- Text shown
Reply By: Ross M - Monday, May 07, 2012 at 18:49

Monday, May 07, 2012 at 18:49
Always check the polarity of everything you intend to connect, just good practice, assume nothing and you then are in control.
A Haigh power outlet isn't really good for a fridge for a long term connection and the system should be hard wired to provide a positive low voltage drop connection.
If the power outlet is a cig lighter type it will most likely vibrate loose and the connection will get hot and cause a high resistance which the fridge is not designed to experience. It won't do good for the fridge.

Ross M
AnswerID: 485226

Reply By: Jason S5 - Tuesday, May 08, 2012 at 17:39

Tuesday, May 08, 2012 at 17:39
Kind of sorry I posted this now .

I bought something , followed the manufacturers wiring suggestions, and it was faulty.

Thought I might warn a few who may go out and buy the same thing.

You guys go on and talk your cr+p , I'm out

AnswerID: 485297

Reply By: Member - Boobook - Tuesday, May 08, 2012 at 18:44

Tuesday, May 08, 2012 at 18:44
Under national laws introduced late last year you have a right to a refund or replacement, even if you don't have the original packaging IF you have a receipt and IF it was faulty or not fit for purpose.

Your claim is with the retailer, and not the manufacturer under this law.

It is an offence for them to calim that they don;t have to do that.

Contact your state based consumer affairs to help you.

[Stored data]
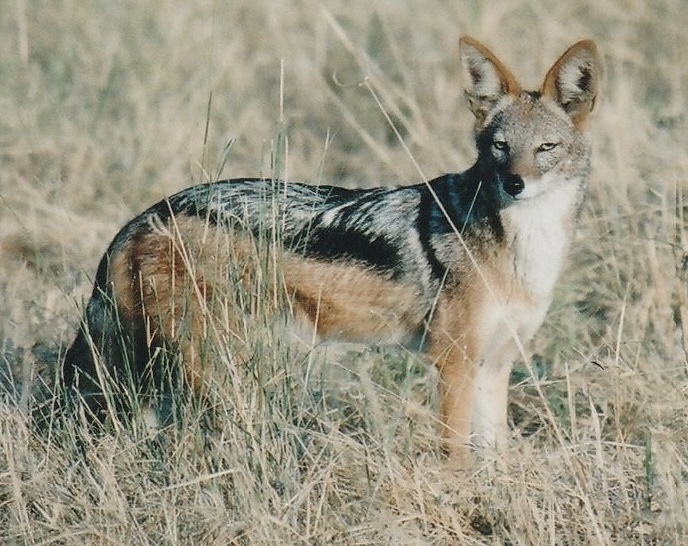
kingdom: Animalia
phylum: Chordata
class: Mammalia
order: Carnivora
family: Canidae
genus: Lupulella
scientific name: Lupulella
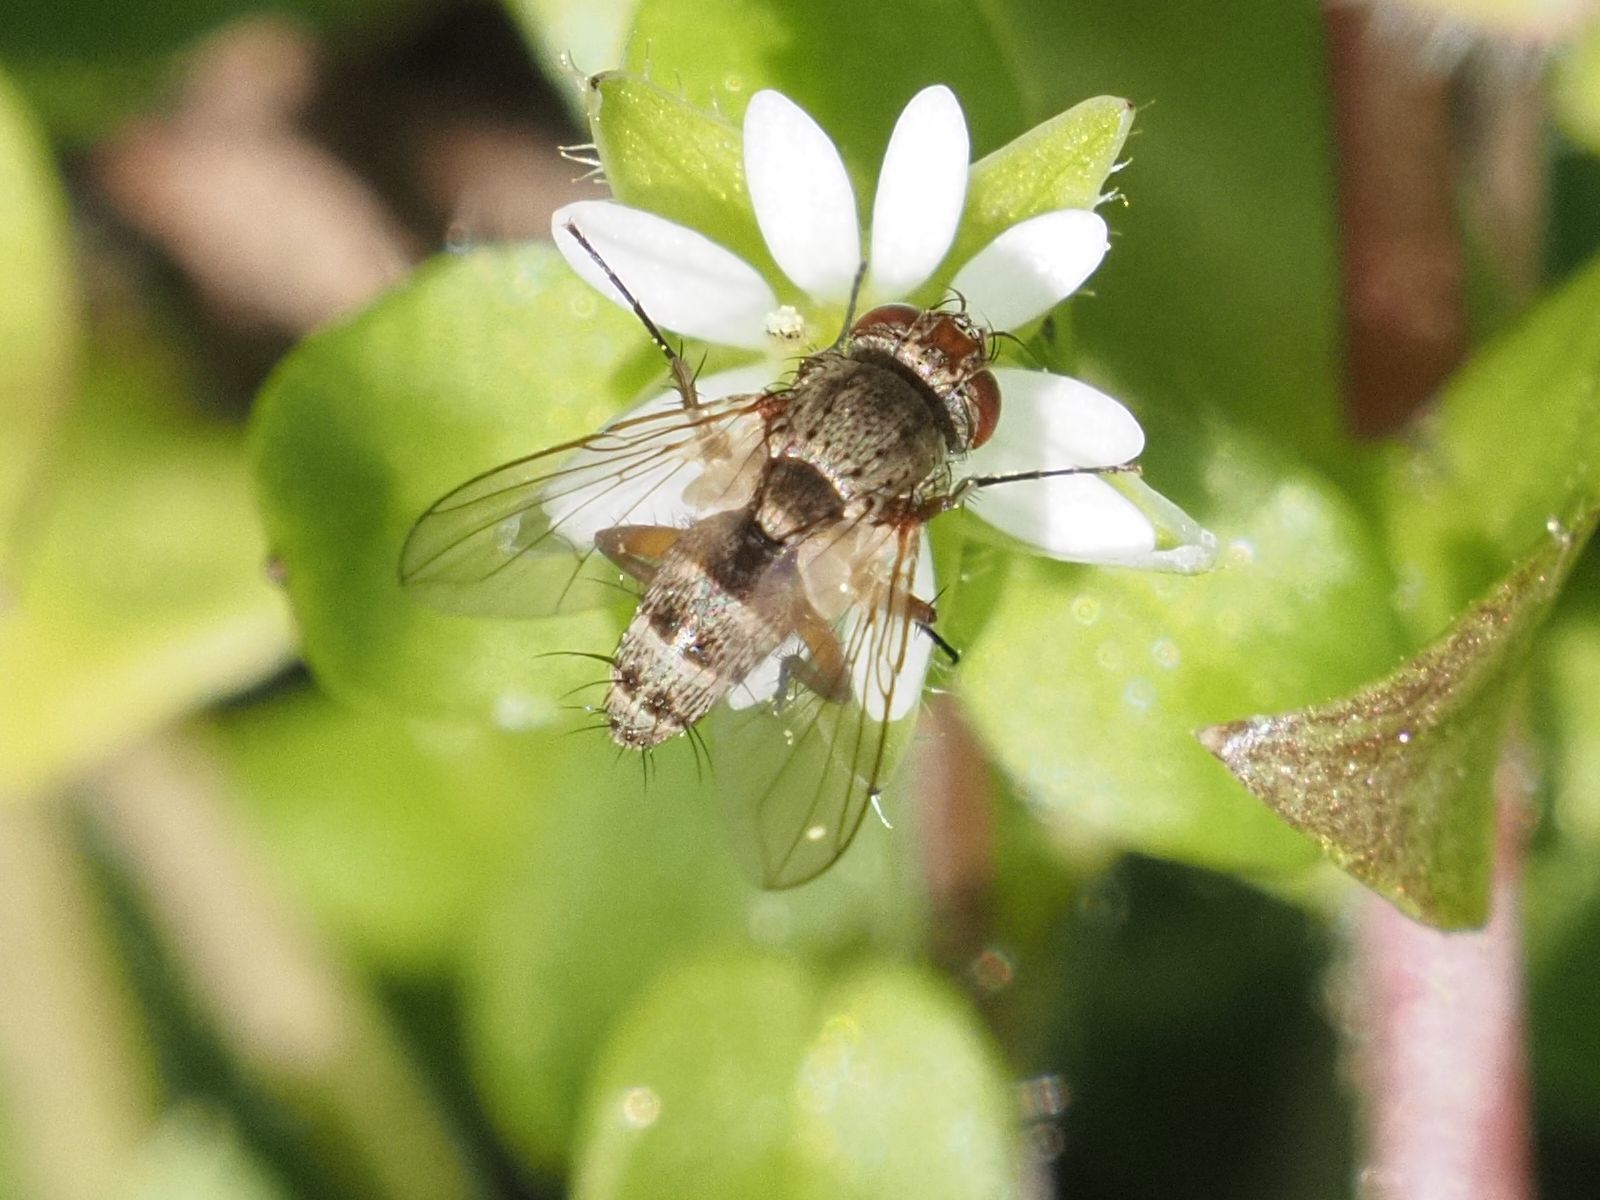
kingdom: Animalia
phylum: Arthropoda
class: Insecta
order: Diptera
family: Tachinidae
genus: Siphona
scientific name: Siphona maculata
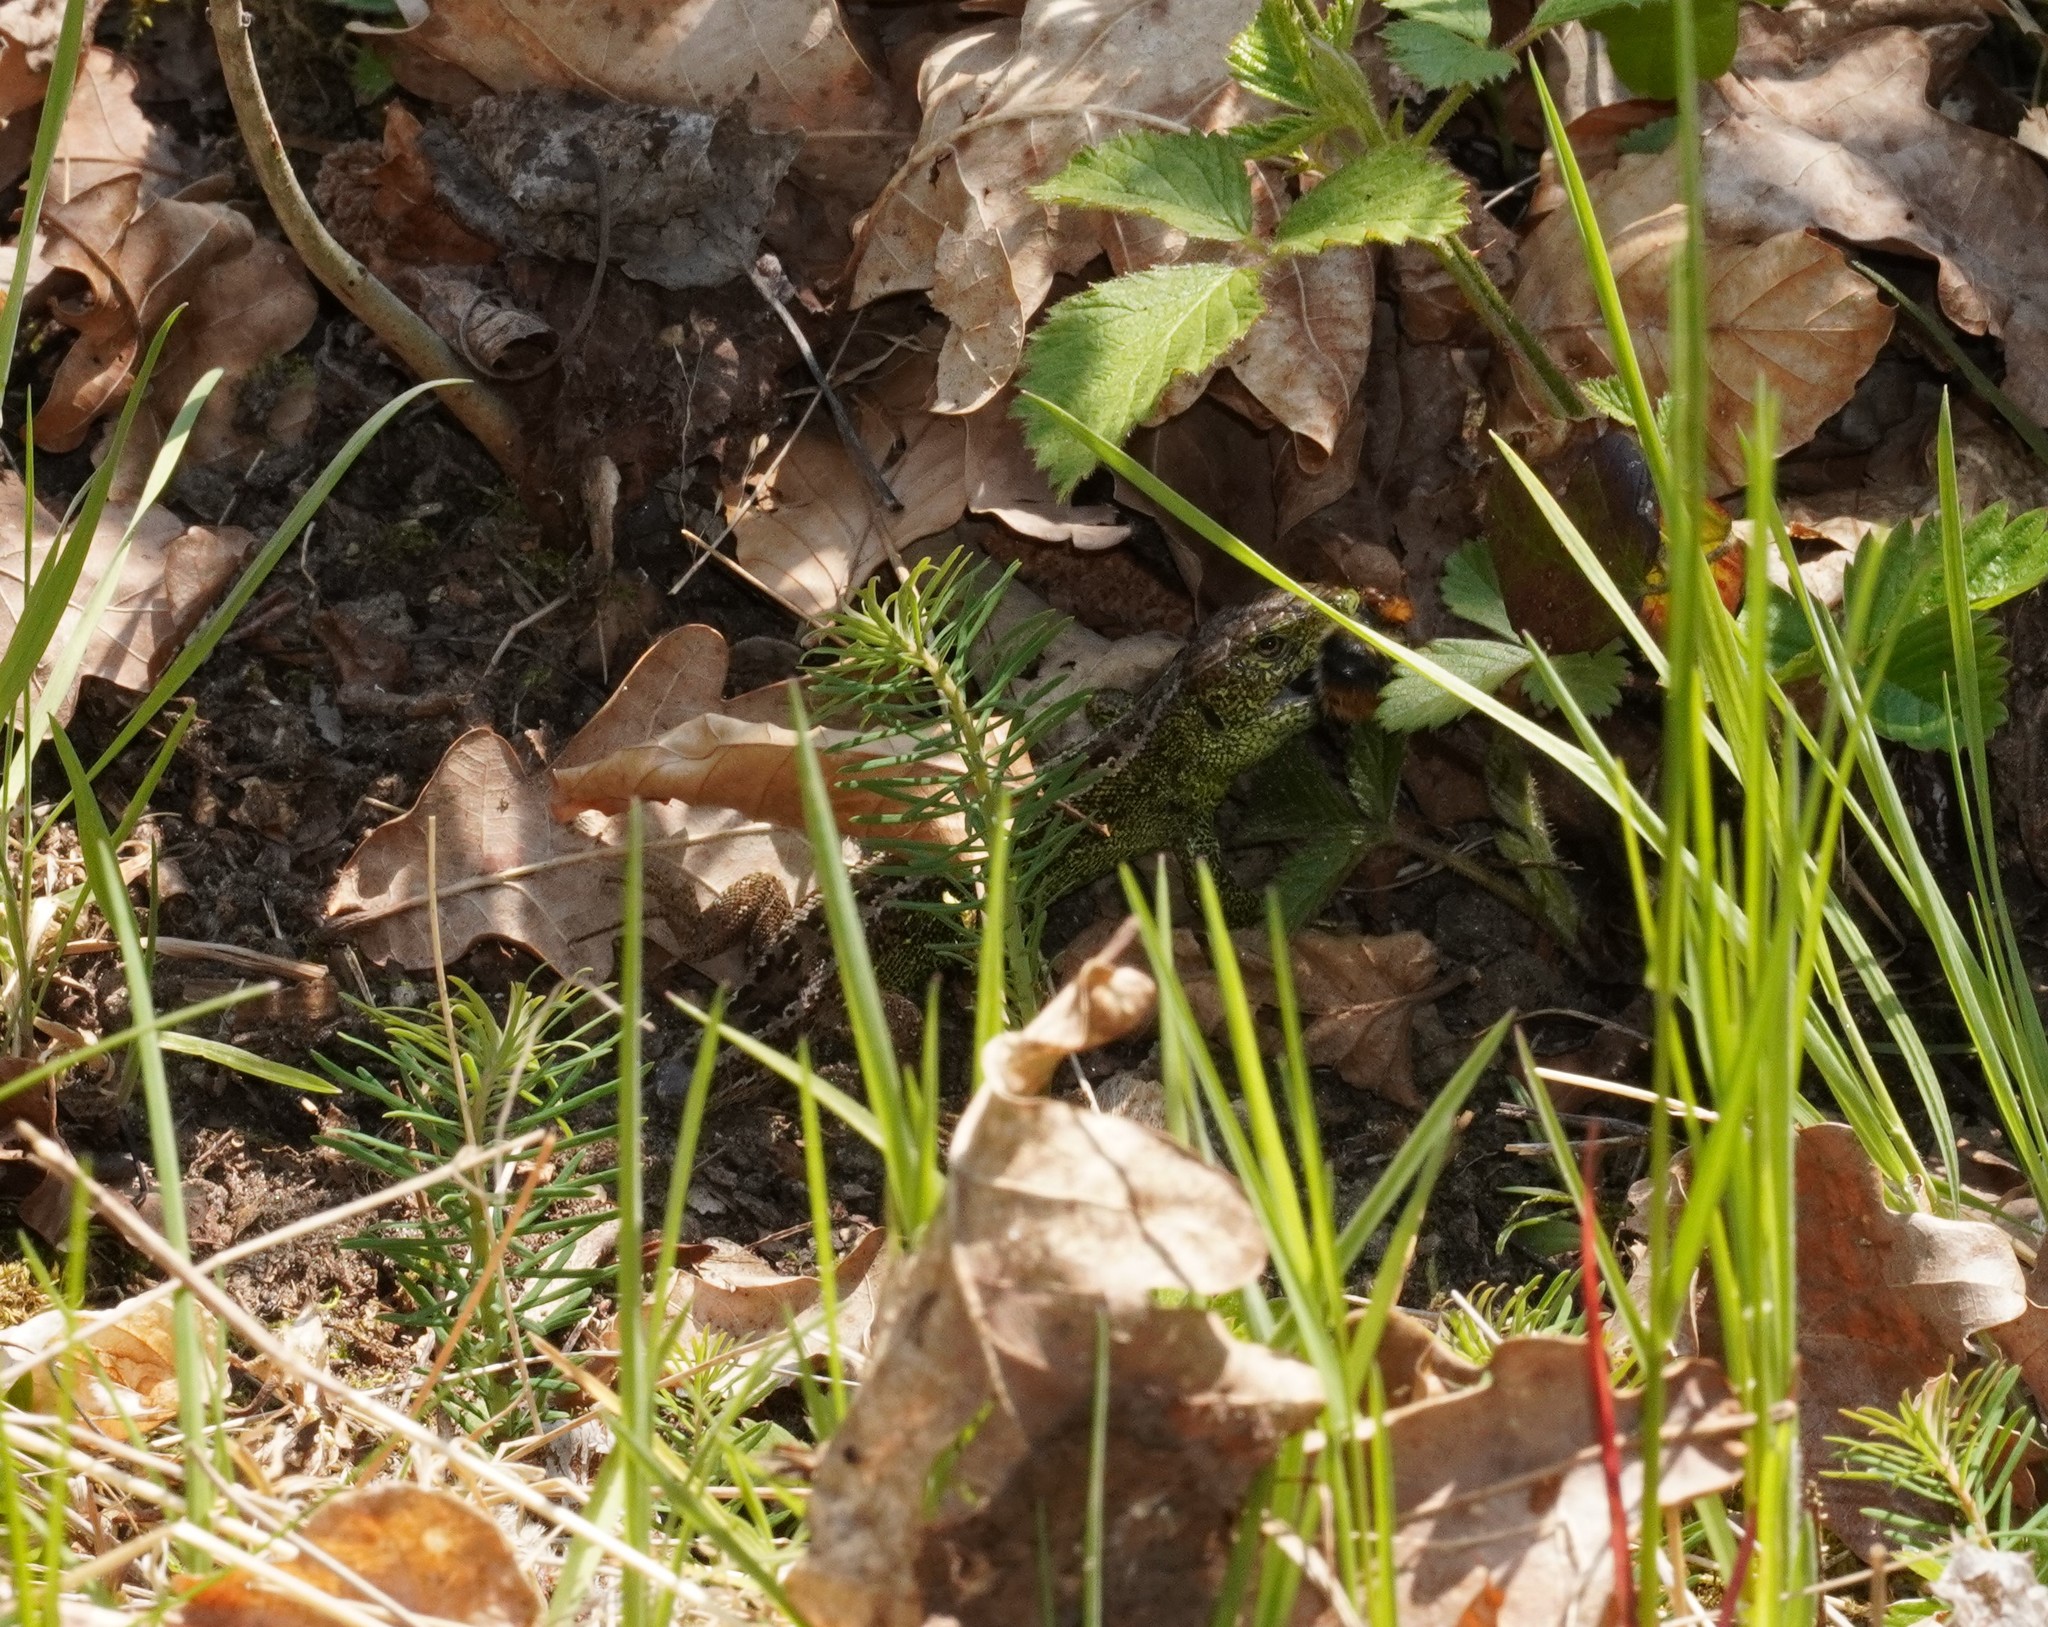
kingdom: Animalia
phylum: Chordata
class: Squamata
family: Lacertidae
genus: Lacerta
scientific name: Lacerta agilis
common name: Sand lizard
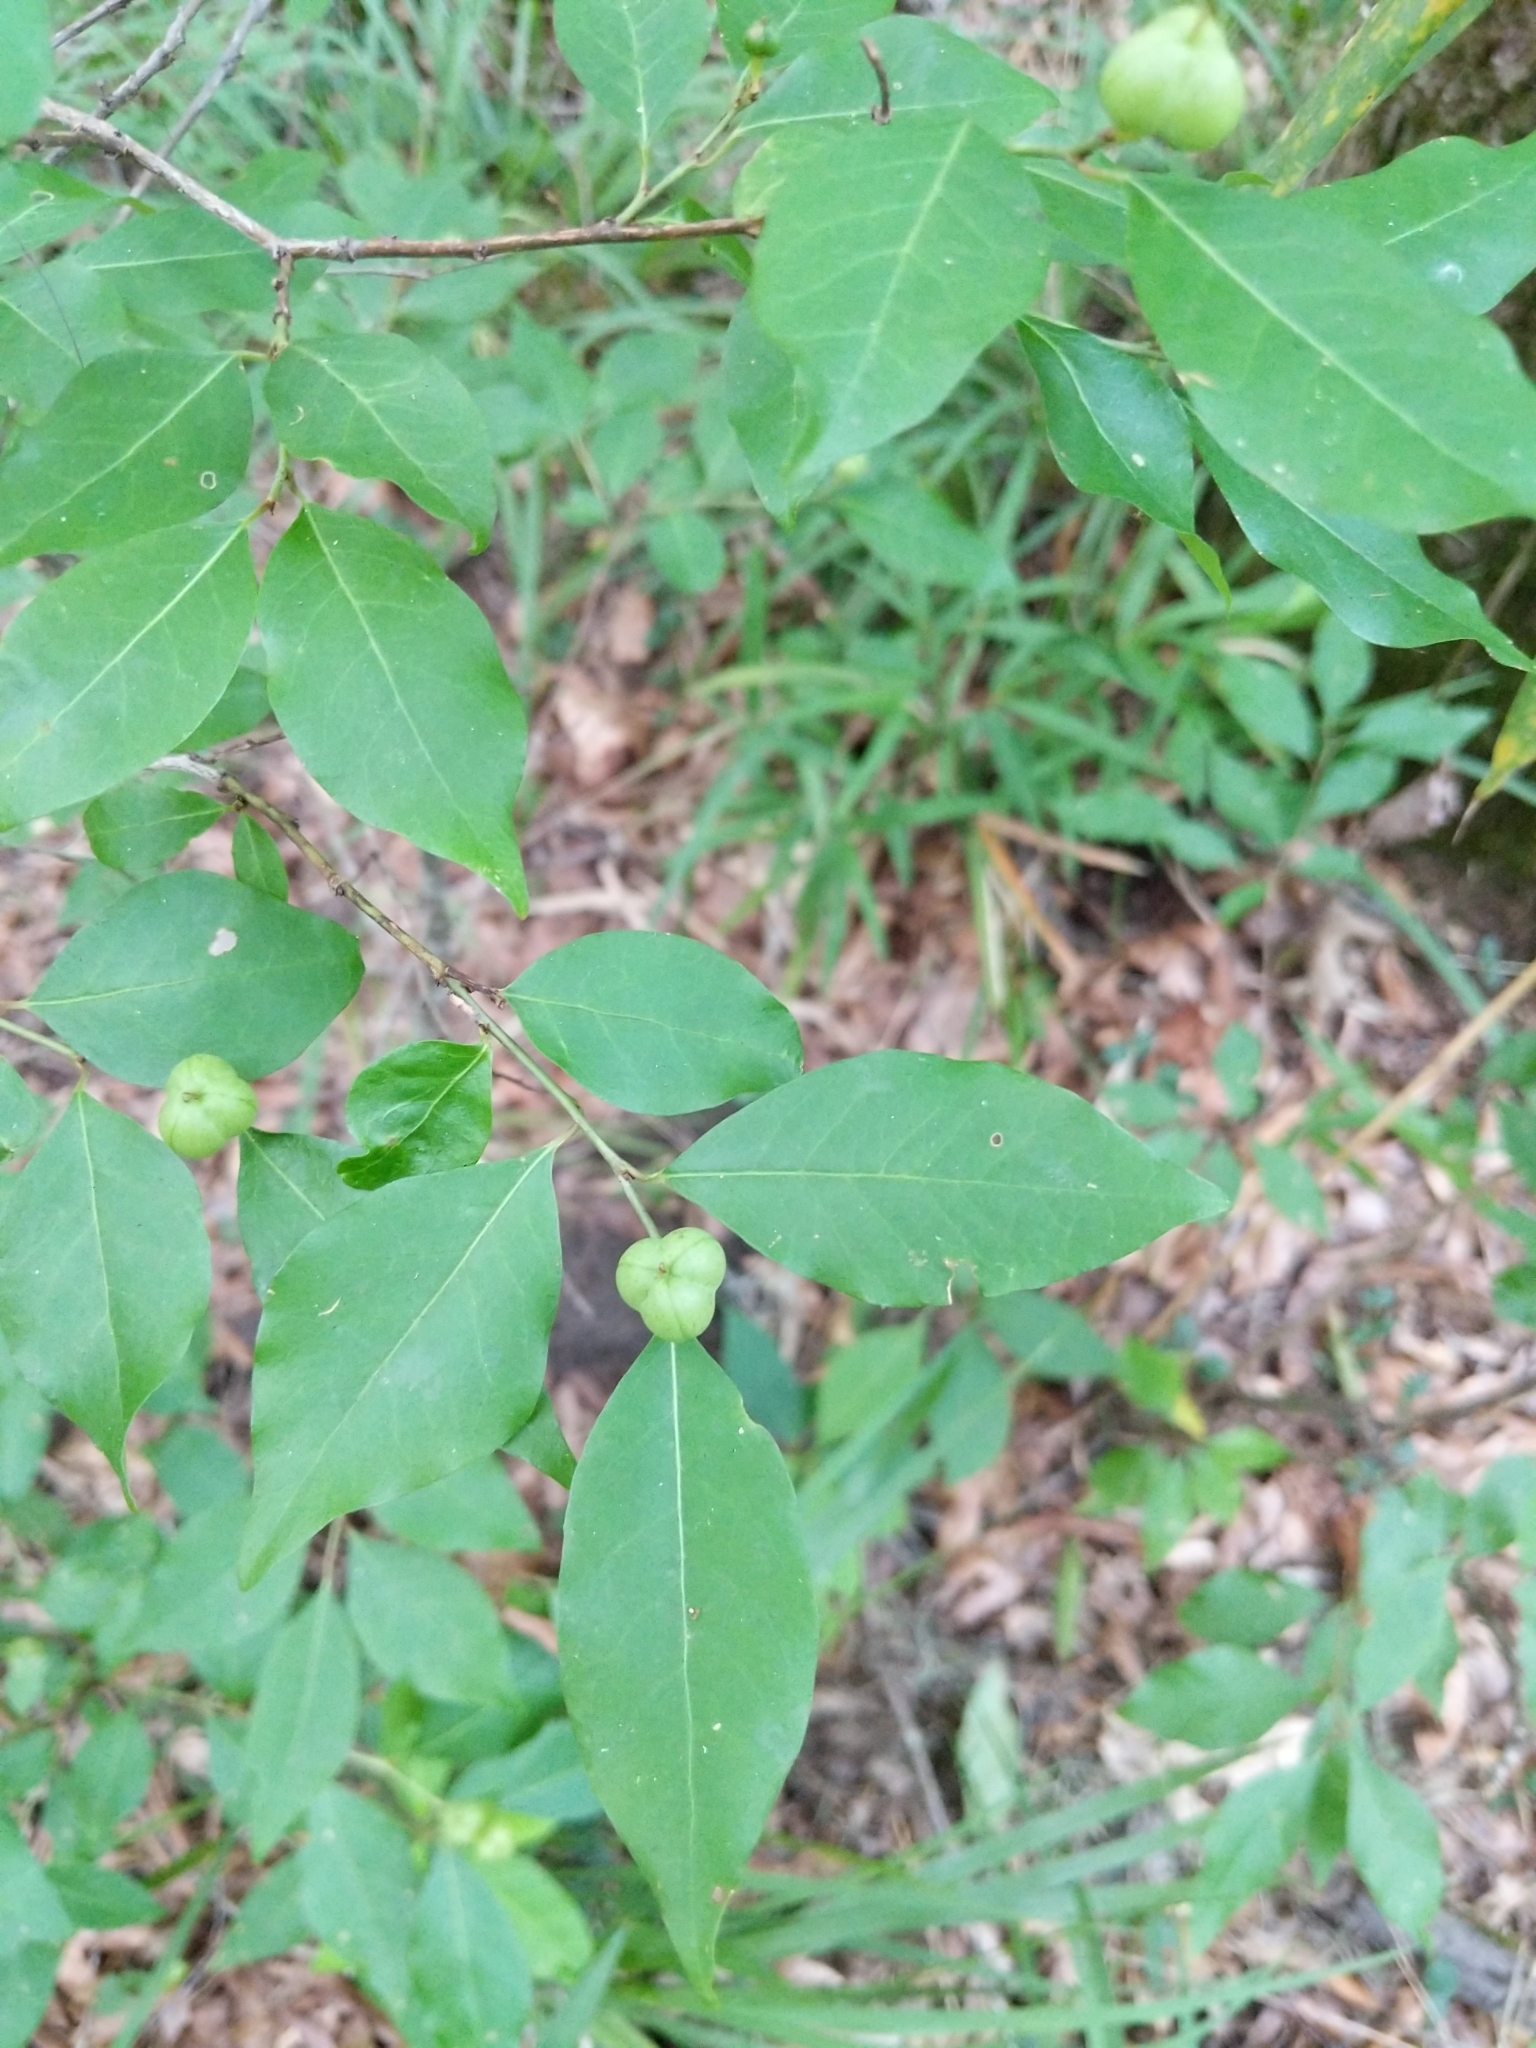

- Work required
Using the forum replies, answer each of these:
(a) What does Ross M say a cig lighter type power outlet will most likely do, and what happens to the connection as a result?
(b) Whose wiring suggestions did Jason S5 follow?
(c) According to Boobook, is a claim under the national laws made with the retailer or the manufacturer?

- Exercise answer
(a) It will most likely vibrate loose, and the connection will get hot and cause a high resistance.
(b) The manufacturer's.
(c) The retailer.